Warm Walls, Organized by The Latent Space

 

June 3, 2022 - July 9, 2022

 

Monaco is pleased to host Warm Walls, a duo exhibition organized as an exchange with The Latent Space (Chicago, IL). Warm Walls features artists Andrew Park (Los Angeles, CA) and S.H. Kim (Chicago, IL) in the Main Space, and is organized by Kalan Strauss, the director of The Latent Space.

Warm Walls will run through Sunday, July 9, 2022, with viewings available on Saturdays from 12-4pm and by appointment.

 
 

Warm Walls brings together the work of S.H. Kim and Andrew Park. Both artists tap into a collective nostalgia by rendering, in their respective mediums, a single frame of video. S.H. Kim engages with memory by sourcing imagery from the Japanese and American animations he watched as a child in South Korea. Common in these animations are explosion sequences. He takes a single frame from these explosions and copies the image using oil sticks to create tactile and radiant abstractions. He freezes in time a split-second explosion to create an experience of what he calls ‘sublime, majesty, and catharsis’.

Parallel to Kim’s approach, Andrew Park’s painted stills - taken from low-resolution photos - explore the impermanence of memory. Park uses his hyper-realist style to render the motion blur of video imagery recorded at night. His paintings of fireworks, light bulbs, and bonfires are a blur of motion and energy. Specificity is lost, but a visceral nostalgia remains. Kim and Park encapsulate moments with materials that starkly contrast one another and together their work collides to overflow with the warmth of memory.

 

BIOS

Andrew Park (b. 1996) graduated with a BFA degree in Illustration at ArtCenter College of Design in 2018. He lives and works in Los Angeles where he’s shown in the “Funsized” group show at Leimin Space (Chinatown), LA Art Show; ArtCenter Gallery; and Barely Fair, The Latent Space booth. He was awarded in Society of Illustrators 2018 and published in American Illustration 37. Andrew also teaches in schools around Los Angeles including Gnomon School, ArtCenter College of Design, Brainstorm School, and LAAFA.
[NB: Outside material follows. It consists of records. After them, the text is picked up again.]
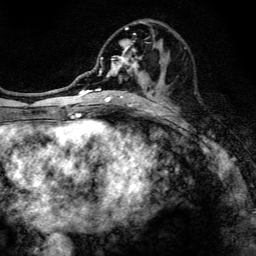
Breast MRI, one axial slice; position 56 of 134 along the scan axis; cropped to one breast; dynamic contrast-enhanced series, time point 2 of 6 at this slice position (early post-contrast); 3 T; TE 4.2 ms, TR 8.6 ms; 256 × 256 image matrix, field of view 160 × 160 mm. Female patient.
Annotated regions visible in this slice (semi-automatic segmentation, software-assisted and operator-edited):
- enhancing-tissue mask used for the functional tumour volume (all voxels passing the contrast-enhancement thresholds inside the analysis volume; usually the tumour): bounding box <97,20,163,108> (left, top, right, bottom; pixels)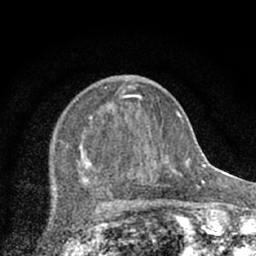
Breast MRI (dynamic contrast-enhanced), one axial slice. Cropped to one breast. Dynamic contrast-enhanced series, time point 2 of 7 at this slice position (early post-contrast). 1.5 T. TE 3.1 ms, TR 6.4 ms. 2.4 mm slice thickness. 256 × 256 image matrix, field of view 130 × 130 mm. Female patient.
Annotated regions visible in this slice (semi-automatic segmentation, software-assisted and operator-edited):
- enhancing-tissue mask used for the functional tumour volume (all voxels passing the contrast-enhancement thresholds inside the analysis volume; usually the tumour): bounding box (x1, y1, x2, y2) in pixels: (59, 85, 174, 203)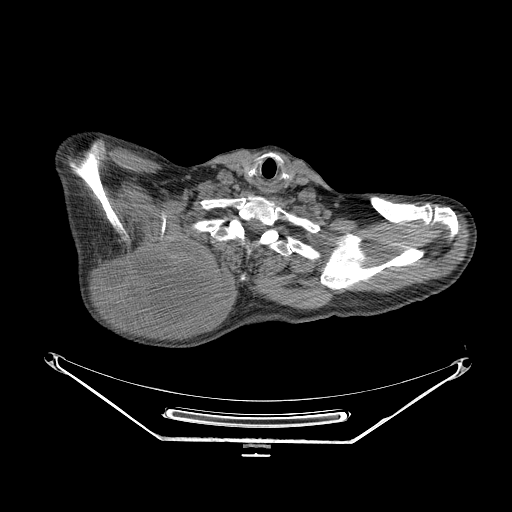
CT of an extremity soft-tissue mass (from a PET/CT study), one axial slice; slice 209 of 267 in the series (ordered by position); reconstruction kernel STANDARD; soft-tissue window (W 400 / L 40 HU); 3.75 mm slice thickness; 512 × 512 image matrix, field of view 500 × 500 mm. Male patient. From the clinical record (not read from this slice): histological type: pleiomorphic spindle cell undifferentiated; grade: high; site of the primary tumour: right parascapusular.
Outlined on this slice (expert contour drawn on MRI and transferred to this co-registered scan by the dataset authors):
- gross tumour volume including surrounding oedema: box from (x=93, y=235) to (x=232, y=327) px
- gross tumour volume (mass): (x=96, y=237)–(x=222, y=323)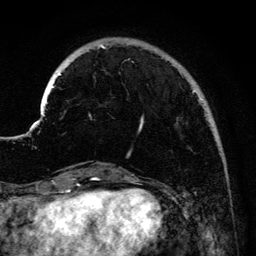
Breast MRI (dynamic contrast-enhanced), one axial slice; cropped to one breast; dynamic contrast-enhanced series, time point 2 of 6 at this slice position (early post-contrast); 3 T; TE 4.2 ms, TR 7.9 ms; 1.2 mm slice thickness; 256 × 256 image matrix, field of view 170 × 170 mm. Female patient.
Annotated regions visible in this slice (semi-automatically segmented with operator editing):
- enhancing-tissue mask used for the functional tumour volume (all voxels passing the contrast-enhancement thresholds inside the analysis volume; usually the tumour): bounding box [x1, y1, x2, y2] px = [41, 45, 203, 131]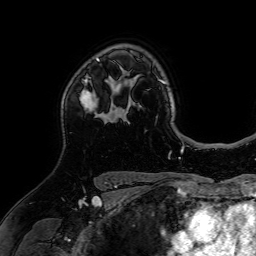
Breast MRI (dynamic contrast-enhanced), one axial slice. Slice 50 of 64 in the series (ordered by position). Cropped to one breast. Dynamic contrast-enhanced series, time point 2 of 7 at this slice position (early post-contrast). 1.5 T. TE 2.6 ms, TR 5.2 ms. 2.5 mm slice thickness. 256 × 256 image matrix, field of view 225 × 225 mm. Female patient.
Annotated regions visible in this slice (semi-automatic segmentation, software-assisted and operator-edited):
- enhancing-tissue mask used for the functional tumour volume (all voxels passing the contrast-enhancement thresholds inside the analysis volume; usually the tumour): bounding box [x1, y1, x2, y2] px = [80, 59, 112, 112]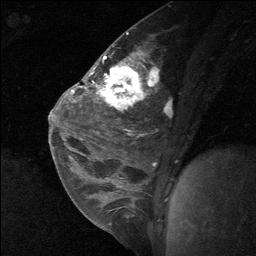
Breast MRI (dynamic contrast-enhanced), one sagittal slice; slice 37 of 64 in the series (ordered by position); dynamic contrast-enhanced study with each time point stored as its own series, time point 2 of 3 at this slice position (early post-contrast, ordered by acquisition time); 1.5 T; TE 4.8 ms, TR 27 ms; 2 mm slice thickness; 256 × 256 image matrix, field of view 180 × 180 mm. Patient: female, 26 years. From the clinical record (not read from this slice): setting: breast cancer imaged before/during neoadjuvant chemotherapy; receptor status: HR-positive, HER2-negative.
Outlined on this slice (semi-automatically segmented with operator editing):
- analysis volume of interest (the breast-tissue region the enhancement analysis was run in; not a lesion): box from (x=86, y=43) to (x=142, y=138) px
- tumour enhancement mask (voxels above the 90 % enhancement threshold inside the analysis volume of interest): (x=96, y=63)–(x=137, y=108)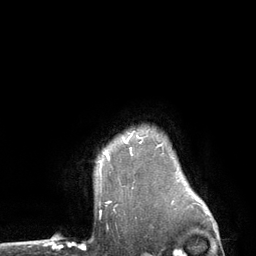
Breast MRI (dynamic contrast-enhanced), one axial slice. Slice 104 of 134 in the series (ordered by position). Cropped to one breast. Dynamic contrast-enhanced series, time point 2 of 6 at this slice position (early post-contrast). 3 T. TE 2.8 ms, TR 7.3 ms. 1.2 mm slice thickness. 256 × 256 image matrix. Female patient.
Structures marked on this image (semi-automatic segmentation, software-assisted and operator-edited):
- enhancing-tissue mask used for the functional tumour volume (all voxels passing the contrast-enhancement thresholds inside the analysis volume; usually the tumour): bounding box <104,137,125,158> (left, top, right, bottom; pixels)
Andrew Park challenges himself to create imagery that goes beyond traditional realism and into contemporary hyper-realism that plays with the materiality of mediums and the human condition. He is naturally drawn to the figure and more specifically, our dealings with memory and perception. Moments that are commonly forgotten or mundane are reference areas he pulls from. Within those brief flashes are where we commonly relate to one another’s experiences. As his and our memories fade, he participates in the obscurity with a paling retrospection.




S.H.Kim (b. 1992) is a Korean painter. Kim was born in Seoul, South Korea. He earned his BFA in Painting and BA in Art Studies from Hongik University, South Korea. This year he earned his MFA from the School of the Art Institute of Chicago.

Kim’s works show simplicity, sincerity, and authenticity like Milton Avery and Philip Guston. The materials he chooses, such as oil pastels and oil sticks, give viewers a sense of intimacy when they see his paintings. With his paintings, Kim shows how contemporary film and literature with distinct characteristics are reduced down to uniform colors when processed through consumer culture. More recently, Kim has started using animations from his childhood as references. With Japanese and American animations from the 1980s to the 2000s, he combines the nostalgia of those days with contemporary paintings for S.H.Kim’s latest series.

Download the Works List for Warm Walls, provided by The Latent Space and the artists

Kalan Strauss is an interdisciplinary artist and the director of The Latent Space. Strauss is originally from Los Angeles, California, and currently lives and works in both Los Angeles and Chicago, Illinois. Strauss graduated from the School of the Art Institute of Chicago (SAIC) with his BFA in painting, video/new media, and art and technology.

Strauss grew up in Los Angeles and through his father's professional involvement as an actor, spent a lot of his childhood in Hollywood. Instead of getting a babysitter, Strauss would be taken - along with his dog, Lucky - to his father’s auditions and gigs. While his father did voice acting, Strauss would sit in the room and be on set during on-camera work. It was here that Strauss became aware of the construction of representational images not often visible when the finished image is presented. This interest is apparent throughout Strauss’ work, with many of the formal qualities aimed at challenging the veracity of an image and revealing the construction of a given representational, visual experience.

Strauss works in multiple mediums including painting, 3D animation/CGI, machine learning, real-time video, and light. He uses 3D animation/computer graphics and digital media as a sketching process to create reference imagery for physical work in hopes of merging traditional methods with the future of art. Strauss explores the space in between digital, physical, perceptual and figurative. The techniques are meant to be a critique of the environment that informed his upbringing. Strauss relies upon the ubiquity of new media and its familiarity as a tool to connect directly with the viewer.

Strauss’s practice is centered around the unification of opposing characterizations and the immediacy of experience. Strauss routinely develops various series of independent but related works that reveal the structure of visual experience.